Current status: proof-of-principle code that creates 3D candidate Vertices based on 2D Cluster topologies and also, new and quite conservatively, based on locations where energy depositions change significantly. He clusters groups of Vertex candidates and applies new selection criteria to determine which candidates to put forward to the Hit-based scoring
#1 Updated by Joris De vries over 4 years ago
This task consists of two main elements. First of all, it was noticed that there is room for additional types of vertex candidates. Currently, vertex candidates are created by projecting 2D cluster endpoints onto clusters in different views. This simple method has turned out to be very effective, but in some cases does not create vertices near the true interaction vertex.

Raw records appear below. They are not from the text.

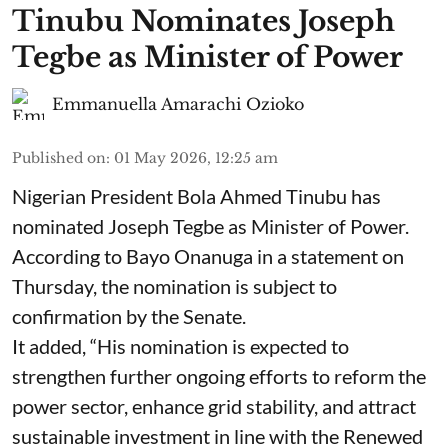
Tinubu Nominates Joseph
Tegbe as Minister of Power
Emmanuella Amarachi Ozioko
Published on
:
01 May 2026, 12:25 am
Nigerian President Bola Ahmed Tinubu has
nominated Joseph Tegbe as Minister of Power.
According to Bayo Onanuga in a statement on
Thursday, the nomination is subject to
confirmation by the Senate.
It added, “His nomination is expected to
strengthen further ongoing efforts to reform the
power sector, enhance grid stability, and attract
sustainable investment in line with the Renewed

For this reason I have added vertex candidates that are based on where 2D clusters cross in each view. 2D clusters are extrapolated in each view, and the 2D positions where they cross are matched between views. These crossing candidates are effective at recovering events in which the 2D clusters are incomplete for any reason. In addition, an energy-based vertex method has been added that very conservatively places a vertex candidate at points where the hit energy deposition changes dramatically within a single cluster. These vertex candidates can recover events in which back to back muon and proton clusters have been merged together.
The second part of this task is to change the way vertex candidates are presented to the vertex scoring procedure. Our previous vertex scoring algorithm functioned by creating various 'scores', which indicated how good a certain vertex candidate was. These scores, depending on how they were weighted, tended to favour vertex candidates in certain regions of the event, causing crucial feature points in the event to be overlooked. For this reason, I am working on an approach where the vertices are clustered into 'vertex clusters', which are then ranked. One can then consider the best vertex in each vertex cluster: in this way one takes all feature points into consideration. This method proves to be extremely effective at reducing the vertex selection problem from selecting the best vertex from several hundred candidates to selecting the best vertex from, for instance, 5 pre-selected vertex candidates.

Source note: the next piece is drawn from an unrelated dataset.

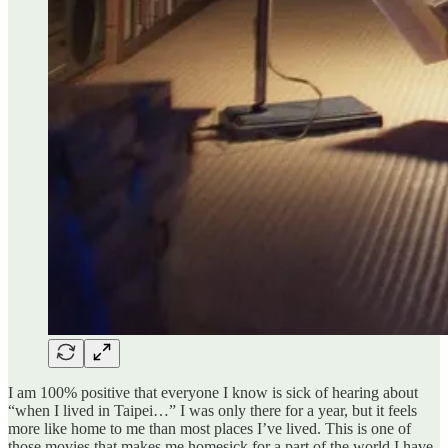
I am 100% positive that everyone I know is sick of hearing about
“when I lived in Taipei…” I was only there for a year, but it feels
more like home to me than most places I’ve lived. This is one of
those movies that makes me homesick for a part of the world I have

Extensive testing of the new vertex candidate types (crossing and energy-based candidates) show that they recover a number of events in several identified failure modes. Refinement and testing of the vertex clustering method has shown that it is highly effective at simplifying the vertex selection problem. By continuing to develop these methods and by modifying the vertex selection procedure to take these changes into account, significant improvements to the Pandora vertex reconstruction procedure can be achieved.

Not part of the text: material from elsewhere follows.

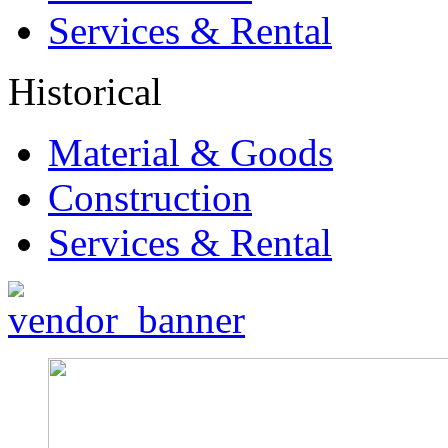
Services & Rental
Historical
Material & Goods
Construction
Services & Rental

#2 Updated by John Marshall about 4 years ago
- % Done changed from 0 to 60
Joris hand-scanned CCQE events with large vertex 3D deltaR. Motivated need for additional candidate positions. Candidates are put forward to the Vertex selection algorithm.
Sample 2D Cluster along sliding linear fit and extrapolate fit at either end of Cluster, then find 2D Cluster crossing points. If crossing points in two views are at common x, can provide 3D Vertex.
Associated pattern recognition performance shown at MicroBooNE collaboration meeting.